Fujitsu wins first prize for predictive maintenance in Airbus AI challenge
Winning solution identifies when sensors are functioning unusually and shows early warnings for vehicle faults
12 December 2019 | 0
Airbus SE has awarded Fujitsu first prize in its competition, Airbus AI Gym. The global aerospace manufacturer’s competition was devised to pinpoint the most accurate unsupervised predictive artificial intelligence (AI) capability for helicopters.
Flight engineers attach large numbers of sensors onto test helicopters to capture every hint of behaviour. With vast amounts of data, early-warning signals can be difficult to detect. Airbus’ challenge was designed to support research into accurately locating issues – especially data outliers.
Fujitsu came out on top of 140 participants for developing a new way to use unsupervised AI to detect anomalies in accelerometer data from Airbus pre-certification helicopters. By leveraging the ‘DeepTAN’ Unsupervised AI Model created by its sub-division, Fujitsu Systems Europe (FSE), the solution achieved 93% precision.

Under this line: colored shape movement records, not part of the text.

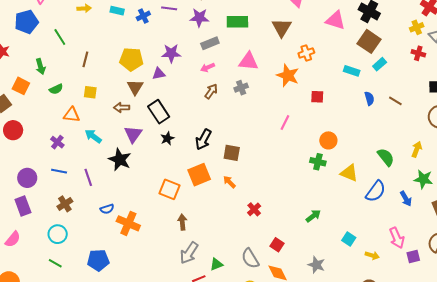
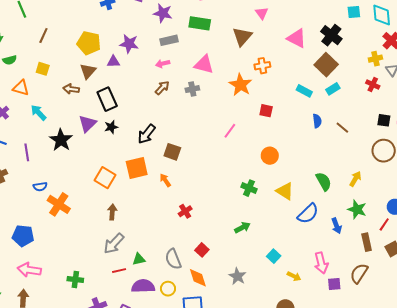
purple triangle: (133, 134) -> (87, 124), moved
green cross: (318, 162) -> (249, 188), moved

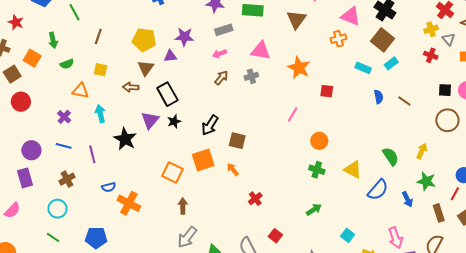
orange cross: (262, 66) -> (338, 39), moved
cyan arrow: (39, 113) -> (100, 114), turned 36
orange circle: (270, 156) -> (319, 141), moved

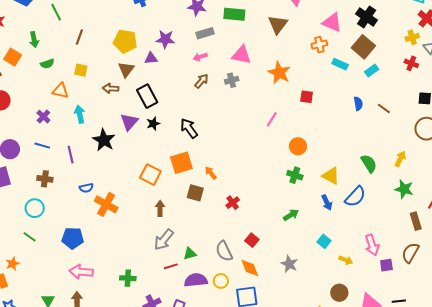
cyan rectangle: (363, 68) -> (340, 64), moved
black arrow: (210, 125) -> (189, 128), turned 110
brown square: (237, 141) -> (195, 193), moved
brown cross: (67, 179) -> (45, 179), turned 35
blue arrow: (407, 199) -> (327, 203), moved

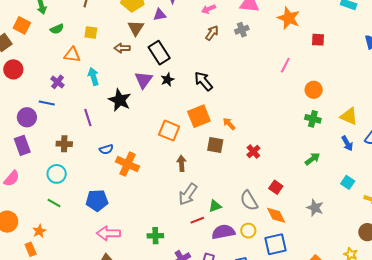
blue line: (42, 146) -> (47, 103), moved

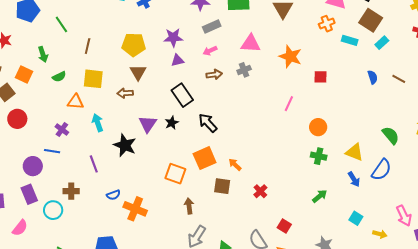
purple triangle: (160, 15) -> (177, 60), moved
yellow square: (91, 32) -> (93, 79), size x1.5
brown arrow: (212, 33) -> (214, 74), turned 49
black rectangle: (159, 53) -> (182, 95), moved
cyan circle: (57, 174) -> (53, 210), moved

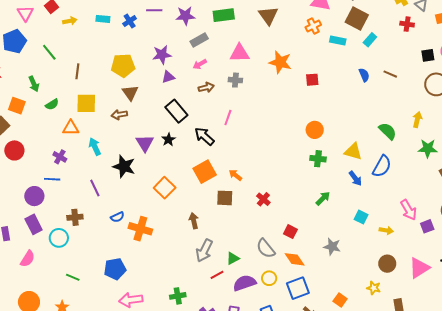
gray cross: (244, 70) -> (235, 80), turned 32
pink line: (289, 104) -> (228, 118), moved
orange square: (175, 174) -> (165, 188), moved, turned 30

The lauded design took data sequences from multiple sensors and analysed them across a fixed time period, detecting abnormal sensor behaviour using a deep learning algorithm based on Multivariate Anomaly Detection with Generative Adversarial Networks (MAD-GEN). FSE both trained and validated the algorithm using 1,677 one-minute-sequences of accelerometer data from test helicopters flying at various locations, angles and flights.
“Winning first prize in this data challenge not only underlines Fujitsu’s world-leading AI expertise and technologies – it also provides concrete evidence of our ability to apply them to real-world business scenarios, said Ian Godfrey, director solutions business at FSE. “The concepts we applied to this specific problem have shown us how these new deep learning techniques not only help manufacturers but the firms working to sustain aircraft in service as well.”